The Managed Funds Association (MFA) has provided feedback to the New York Department of Taxation and Finance regarding proposed rules under Part 4 of the Article 9-A Business Corporation Franchise Tax Regulations, regarding apportionment including, in particular, rules relating to “passive investment customers.” MFA represents the global alternative asset management industry, which includes over 900 New York State-based investment managers overseeing a combined $3.3 trillion in gross assets. These investment managers play a crucial role for institutional investors like pensions, endowments, and nonprofits in diversifying portfolios and managing risk. The proposed regulations will impact how these members and the Department measure taxable in-state investment management activities.

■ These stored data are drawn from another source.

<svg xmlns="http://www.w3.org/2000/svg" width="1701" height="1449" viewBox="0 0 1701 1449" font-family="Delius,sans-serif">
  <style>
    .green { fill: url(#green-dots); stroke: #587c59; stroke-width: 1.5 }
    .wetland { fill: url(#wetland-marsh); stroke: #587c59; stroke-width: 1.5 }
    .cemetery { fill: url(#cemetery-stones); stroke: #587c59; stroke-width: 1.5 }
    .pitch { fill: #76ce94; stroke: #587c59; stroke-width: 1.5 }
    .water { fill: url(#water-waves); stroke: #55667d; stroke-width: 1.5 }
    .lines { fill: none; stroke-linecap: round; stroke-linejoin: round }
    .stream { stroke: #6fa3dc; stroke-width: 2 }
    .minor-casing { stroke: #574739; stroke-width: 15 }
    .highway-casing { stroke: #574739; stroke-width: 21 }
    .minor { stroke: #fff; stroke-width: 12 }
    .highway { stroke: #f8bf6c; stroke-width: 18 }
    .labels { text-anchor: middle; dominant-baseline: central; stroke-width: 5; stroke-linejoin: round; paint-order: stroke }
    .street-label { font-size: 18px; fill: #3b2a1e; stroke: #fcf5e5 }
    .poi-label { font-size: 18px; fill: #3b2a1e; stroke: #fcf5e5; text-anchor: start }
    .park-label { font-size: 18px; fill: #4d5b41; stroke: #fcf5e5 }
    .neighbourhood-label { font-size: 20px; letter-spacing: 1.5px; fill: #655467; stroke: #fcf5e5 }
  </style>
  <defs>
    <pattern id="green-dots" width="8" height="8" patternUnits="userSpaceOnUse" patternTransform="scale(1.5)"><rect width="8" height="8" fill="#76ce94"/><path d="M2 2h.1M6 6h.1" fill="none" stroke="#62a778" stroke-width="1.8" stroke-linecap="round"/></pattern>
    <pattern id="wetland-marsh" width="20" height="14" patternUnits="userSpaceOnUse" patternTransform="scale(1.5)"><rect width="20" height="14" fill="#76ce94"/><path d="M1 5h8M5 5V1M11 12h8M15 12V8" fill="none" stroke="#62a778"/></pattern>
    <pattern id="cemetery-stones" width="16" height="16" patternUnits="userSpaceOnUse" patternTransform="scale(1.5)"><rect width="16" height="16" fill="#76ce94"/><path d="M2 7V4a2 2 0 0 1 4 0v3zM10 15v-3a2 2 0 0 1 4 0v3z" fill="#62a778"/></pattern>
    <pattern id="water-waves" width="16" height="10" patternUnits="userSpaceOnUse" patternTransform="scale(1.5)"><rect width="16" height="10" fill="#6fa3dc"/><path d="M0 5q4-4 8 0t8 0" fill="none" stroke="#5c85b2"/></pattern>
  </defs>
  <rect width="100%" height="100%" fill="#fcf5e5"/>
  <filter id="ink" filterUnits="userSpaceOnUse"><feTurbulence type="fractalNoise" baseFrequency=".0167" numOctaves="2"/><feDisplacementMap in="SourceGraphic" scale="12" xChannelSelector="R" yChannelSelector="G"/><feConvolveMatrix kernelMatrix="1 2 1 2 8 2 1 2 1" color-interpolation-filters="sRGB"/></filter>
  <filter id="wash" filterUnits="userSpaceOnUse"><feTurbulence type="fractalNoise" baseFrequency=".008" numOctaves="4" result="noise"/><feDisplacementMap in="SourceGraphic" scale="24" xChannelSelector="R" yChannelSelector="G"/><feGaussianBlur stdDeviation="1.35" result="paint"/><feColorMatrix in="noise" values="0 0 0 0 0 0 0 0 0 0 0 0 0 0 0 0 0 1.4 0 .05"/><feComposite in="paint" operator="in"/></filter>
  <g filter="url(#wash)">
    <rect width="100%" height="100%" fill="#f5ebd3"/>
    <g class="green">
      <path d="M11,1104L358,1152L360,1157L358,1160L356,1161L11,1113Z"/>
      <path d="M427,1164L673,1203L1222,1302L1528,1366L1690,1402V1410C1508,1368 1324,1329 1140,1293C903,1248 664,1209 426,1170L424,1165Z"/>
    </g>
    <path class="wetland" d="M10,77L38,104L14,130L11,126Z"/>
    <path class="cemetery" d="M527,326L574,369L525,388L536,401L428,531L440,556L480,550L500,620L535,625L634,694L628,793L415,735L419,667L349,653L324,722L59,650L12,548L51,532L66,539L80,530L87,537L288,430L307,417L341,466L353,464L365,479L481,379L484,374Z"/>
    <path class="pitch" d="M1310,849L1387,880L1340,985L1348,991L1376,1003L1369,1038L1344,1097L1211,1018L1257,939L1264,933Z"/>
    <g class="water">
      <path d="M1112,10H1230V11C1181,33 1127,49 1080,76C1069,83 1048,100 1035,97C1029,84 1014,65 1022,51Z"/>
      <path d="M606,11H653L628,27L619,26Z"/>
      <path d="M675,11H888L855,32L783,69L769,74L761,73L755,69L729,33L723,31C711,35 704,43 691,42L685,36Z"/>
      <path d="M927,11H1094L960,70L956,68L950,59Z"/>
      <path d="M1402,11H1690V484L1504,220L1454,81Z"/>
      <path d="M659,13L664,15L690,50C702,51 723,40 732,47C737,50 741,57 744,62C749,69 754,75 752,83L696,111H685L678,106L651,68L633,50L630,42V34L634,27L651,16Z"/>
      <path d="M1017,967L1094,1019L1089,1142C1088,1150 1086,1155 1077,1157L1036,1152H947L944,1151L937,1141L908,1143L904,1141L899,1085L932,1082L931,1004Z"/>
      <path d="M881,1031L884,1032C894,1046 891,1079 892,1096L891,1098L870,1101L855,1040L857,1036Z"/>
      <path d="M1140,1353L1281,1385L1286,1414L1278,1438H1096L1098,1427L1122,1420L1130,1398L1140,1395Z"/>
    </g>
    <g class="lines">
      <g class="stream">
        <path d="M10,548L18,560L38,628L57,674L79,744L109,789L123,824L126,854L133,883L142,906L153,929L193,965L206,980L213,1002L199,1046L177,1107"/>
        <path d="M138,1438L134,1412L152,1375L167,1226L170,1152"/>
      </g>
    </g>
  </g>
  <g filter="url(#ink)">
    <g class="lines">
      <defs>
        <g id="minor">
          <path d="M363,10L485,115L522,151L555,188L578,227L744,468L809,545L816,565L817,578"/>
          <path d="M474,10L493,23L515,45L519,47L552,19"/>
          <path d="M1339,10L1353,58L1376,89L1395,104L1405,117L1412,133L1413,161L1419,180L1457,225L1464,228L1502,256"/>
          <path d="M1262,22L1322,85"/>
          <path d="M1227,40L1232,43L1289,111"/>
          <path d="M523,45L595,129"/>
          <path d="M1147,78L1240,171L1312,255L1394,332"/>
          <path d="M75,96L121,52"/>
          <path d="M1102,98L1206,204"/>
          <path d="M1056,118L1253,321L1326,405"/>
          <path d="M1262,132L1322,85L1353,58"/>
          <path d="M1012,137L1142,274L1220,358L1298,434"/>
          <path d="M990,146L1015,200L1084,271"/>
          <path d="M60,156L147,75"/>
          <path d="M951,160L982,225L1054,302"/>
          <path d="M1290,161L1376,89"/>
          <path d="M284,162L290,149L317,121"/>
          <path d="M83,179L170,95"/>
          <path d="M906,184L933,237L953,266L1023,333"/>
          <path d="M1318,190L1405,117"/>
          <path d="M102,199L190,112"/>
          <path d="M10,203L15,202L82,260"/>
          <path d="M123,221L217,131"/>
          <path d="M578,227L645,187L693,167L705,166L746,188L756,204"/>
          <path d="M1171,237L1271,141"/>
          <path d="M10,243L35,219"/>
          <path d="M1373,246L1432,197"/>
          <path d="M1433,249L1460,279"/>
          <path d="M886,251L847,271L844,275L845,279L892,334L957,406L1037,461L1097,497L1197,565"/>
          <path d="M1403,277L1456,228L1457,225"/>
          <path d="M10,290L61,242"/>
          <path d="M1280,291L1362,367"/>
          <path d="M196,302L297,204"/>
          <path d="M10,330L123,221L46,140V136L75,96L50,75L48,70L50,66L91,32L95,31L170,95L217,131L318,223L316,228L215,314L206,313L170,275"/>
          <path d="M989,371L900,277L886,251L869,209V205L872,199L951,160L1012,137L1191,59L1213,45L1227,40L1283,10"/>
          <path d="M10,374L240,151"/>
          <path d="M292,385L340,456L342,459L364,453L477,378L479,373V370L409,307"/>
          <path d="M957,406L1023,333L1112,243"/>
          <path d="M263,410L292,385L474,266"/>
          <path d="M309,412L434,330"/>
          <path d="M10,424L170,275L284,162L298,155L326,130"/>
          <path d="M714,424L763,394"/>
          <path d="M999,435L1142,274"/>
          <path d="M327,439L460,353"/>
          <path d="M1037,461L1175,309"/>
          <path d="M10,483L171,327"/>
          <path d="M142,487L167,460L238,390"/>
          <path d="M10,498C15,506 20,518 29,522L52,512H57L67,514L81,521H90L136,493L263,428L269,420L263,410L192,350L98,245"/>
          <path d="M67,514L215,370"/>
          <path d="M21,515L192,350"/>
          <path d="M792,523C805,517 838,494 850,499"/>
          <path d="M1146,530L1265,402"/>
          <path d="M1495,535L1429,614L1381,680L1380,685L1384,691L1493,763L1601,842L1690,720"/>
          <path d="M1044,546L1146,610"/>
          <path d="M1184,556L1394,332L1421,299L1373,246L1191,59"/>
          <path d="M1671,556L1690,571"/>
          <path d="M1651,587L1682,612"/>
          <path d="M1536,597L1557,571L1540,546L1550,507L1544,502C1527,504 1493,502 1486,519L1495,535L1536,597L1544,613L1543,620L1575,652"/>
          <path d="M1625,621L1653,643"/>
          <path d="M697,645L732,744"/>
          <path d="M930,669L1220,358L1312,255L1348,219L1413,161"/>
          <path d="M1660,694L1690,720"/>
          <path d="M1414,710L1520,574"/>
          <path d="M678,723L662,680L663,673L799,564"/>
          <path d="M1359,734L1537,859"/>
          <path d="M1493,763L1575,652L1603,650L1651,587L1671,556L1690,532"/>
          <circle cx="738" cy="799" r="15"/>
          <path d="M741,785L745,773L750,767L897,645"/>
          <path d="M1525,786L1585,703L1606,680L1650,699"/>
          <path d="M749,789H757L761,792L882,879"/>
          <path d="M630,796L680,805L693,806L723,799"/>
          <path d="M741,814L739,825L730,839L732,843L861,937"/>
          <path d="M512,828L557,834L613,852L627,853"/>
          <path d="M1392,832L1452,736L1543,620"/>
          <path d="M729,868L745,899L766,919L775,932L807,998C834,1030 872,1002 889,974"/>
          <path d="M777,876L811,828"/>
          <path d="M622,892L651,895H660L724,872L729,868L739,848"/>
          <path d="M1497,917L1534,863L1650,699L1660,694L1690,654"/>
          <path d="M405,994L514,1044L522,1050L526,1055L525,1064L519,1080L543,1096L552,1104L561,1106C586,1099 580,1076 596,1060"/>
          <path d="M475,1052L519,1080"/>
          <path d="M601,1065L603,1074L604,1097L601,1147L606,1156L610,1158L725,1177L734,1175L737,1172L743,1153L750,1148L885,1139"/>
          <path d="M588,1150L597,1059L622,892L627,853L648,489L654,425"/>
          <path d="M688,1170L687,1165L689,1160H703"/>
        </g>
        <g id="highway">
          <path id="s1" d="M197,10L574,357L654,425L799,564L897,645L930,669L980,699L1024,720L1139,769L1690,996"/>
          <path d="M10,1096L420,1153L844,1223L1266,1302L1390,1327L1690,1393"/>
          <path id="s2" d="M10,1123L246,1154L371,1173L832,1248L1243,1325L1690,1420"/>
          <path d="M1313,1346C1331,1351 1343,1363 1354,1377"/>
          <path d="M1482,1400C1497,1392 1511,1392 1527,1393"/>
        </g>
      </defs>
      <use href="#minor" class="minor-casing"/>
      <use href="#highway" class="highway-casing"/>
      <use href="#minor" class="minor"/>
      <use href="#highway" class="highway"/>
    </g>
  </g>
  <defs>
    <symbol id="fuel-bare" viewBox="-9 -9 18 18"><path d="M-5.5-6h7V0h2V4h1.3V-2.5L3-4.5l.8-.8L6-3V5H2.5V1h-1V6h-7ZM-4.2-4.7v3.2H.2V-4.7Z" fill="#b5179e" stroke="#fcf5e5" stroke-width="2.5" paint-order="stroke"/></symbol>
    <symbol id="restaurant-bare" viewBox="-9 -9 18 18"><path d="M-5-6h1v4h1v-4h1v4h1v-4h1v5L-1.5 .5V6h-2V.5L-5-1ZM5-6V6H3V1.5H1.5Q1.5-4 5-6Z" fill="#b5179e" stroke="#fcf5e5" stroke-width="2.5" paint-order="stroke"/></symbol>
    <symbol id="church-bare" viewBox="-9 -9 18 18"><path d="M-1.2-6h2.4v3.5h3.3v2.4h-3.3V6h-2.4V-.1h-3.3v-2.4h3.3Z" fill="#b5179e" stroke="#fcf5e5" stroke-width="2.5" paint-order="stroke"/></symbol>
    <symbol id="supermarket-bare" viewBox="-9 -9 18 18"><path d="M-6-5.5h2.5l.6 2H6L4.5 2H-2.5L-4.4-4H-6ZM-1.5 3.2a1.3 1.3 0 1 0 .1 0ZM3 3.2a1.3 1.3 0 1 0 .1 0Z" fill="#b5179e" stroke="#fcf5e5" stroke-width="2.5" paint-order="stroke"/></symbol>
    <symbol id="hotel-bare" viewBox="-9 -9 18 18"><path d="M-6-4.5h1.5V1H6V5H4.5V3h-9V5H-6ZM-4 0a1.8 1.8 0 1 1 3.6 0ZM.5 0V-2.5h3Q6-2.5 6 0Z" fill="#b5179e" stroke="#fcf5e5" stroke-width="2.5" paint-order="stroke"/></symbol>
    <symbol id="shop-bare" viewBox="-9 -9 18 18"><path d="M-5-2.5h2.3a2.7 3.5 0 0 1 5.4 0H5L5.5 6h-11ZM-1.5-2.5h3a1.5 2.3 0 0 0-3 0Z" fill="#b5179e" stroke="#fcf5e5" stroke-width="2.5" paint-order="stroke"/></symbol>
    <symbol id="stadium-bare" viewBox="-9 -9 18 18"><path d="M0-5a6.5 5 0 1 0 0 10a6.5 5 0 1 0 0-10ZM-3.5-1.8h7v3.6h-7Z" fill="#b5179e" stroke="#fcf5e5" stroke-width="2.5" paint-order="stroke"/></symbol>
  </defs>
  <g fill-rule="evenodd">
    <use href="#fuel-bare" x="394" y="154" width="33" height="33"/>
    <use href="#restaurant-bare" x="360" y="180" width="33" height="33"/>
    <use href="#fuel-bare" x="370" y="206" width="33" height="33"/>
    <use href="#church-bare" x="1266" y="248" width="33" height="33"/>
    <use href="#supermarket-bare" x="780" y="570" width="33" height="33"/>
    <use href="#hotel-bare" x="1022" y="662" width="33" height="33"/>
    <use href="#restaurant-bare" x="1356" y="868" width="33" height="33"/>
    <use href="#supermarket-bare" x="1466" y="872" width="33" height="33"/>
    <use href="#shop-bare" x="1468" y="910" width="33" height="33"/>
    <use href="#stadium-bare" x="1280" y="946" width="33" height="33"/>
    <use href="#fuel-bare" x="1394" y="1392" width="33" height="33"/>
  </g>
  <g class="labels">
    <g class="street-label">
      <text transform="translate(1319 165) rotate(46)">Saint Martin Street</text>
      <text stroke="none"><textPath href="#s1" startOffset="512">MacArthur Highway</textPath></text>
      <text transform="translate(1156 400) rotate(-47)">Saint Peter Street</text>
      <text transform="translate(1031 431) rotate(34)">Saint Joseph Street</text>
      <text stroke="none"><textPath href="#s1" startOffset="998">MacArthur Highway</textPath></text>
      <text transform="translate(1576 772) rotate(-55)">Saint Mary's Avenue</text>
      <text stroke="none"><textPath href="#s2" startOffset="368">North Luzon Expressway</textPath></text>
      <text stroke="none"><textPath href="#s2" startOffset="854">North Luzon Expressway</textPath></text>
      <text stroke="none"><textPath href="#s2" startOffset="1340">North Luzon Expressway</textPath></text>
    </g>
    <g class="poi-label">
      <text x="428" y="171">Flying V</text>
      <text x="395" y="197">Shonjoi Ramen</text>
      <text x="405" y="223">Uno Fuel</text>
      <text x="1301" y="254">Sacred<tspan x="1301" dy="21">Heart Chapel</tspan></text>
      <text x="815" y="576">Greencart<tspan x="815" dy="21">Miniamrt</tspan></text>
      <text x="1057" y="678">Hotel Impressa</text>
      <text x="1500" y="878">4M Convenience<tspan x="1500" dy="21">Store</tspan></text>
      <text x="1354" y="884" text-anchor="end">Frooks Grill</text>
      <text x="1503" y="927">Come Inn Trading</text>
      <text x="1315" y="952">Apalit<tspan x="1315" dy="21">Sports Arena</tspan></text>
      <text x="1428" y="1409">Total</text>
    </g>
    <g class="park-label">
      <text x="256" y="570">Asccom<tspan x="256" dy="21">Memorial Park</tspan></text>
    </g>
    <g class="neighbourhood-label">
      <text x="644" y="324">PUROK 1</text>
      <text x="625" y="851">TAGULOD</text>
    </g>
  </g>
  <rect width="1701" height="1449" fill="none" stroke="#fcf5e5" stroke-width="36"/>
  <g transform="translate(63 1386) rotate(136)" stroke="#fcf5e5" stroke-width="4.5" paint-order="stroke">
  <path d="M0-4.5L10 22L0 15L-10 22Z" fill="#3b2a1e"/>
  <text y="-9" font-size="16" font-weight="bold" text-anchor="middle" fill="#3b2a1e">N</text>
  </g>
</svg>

MFA expresses support for the Department’s continued effort to marry the New York State Legislature’s intent to apply customer-based, or market, sourcing rules with administrable regulations which reflect the economics of specific service provider-customer arrangements and, in doing so, submit for public feedback multiple iterations of such regulations. MFA also commends the Department for its receptivity to the overwhelming view of respondents that receipts for administration, distribution, and management services provided to a passive investment customer should be sourced to the investors in the passive investment customer.
MFA encourages the Department to proceed to formally adopt the proposed Regulations and offers specific recommendations to enhance the accuracy and administrability of these rules.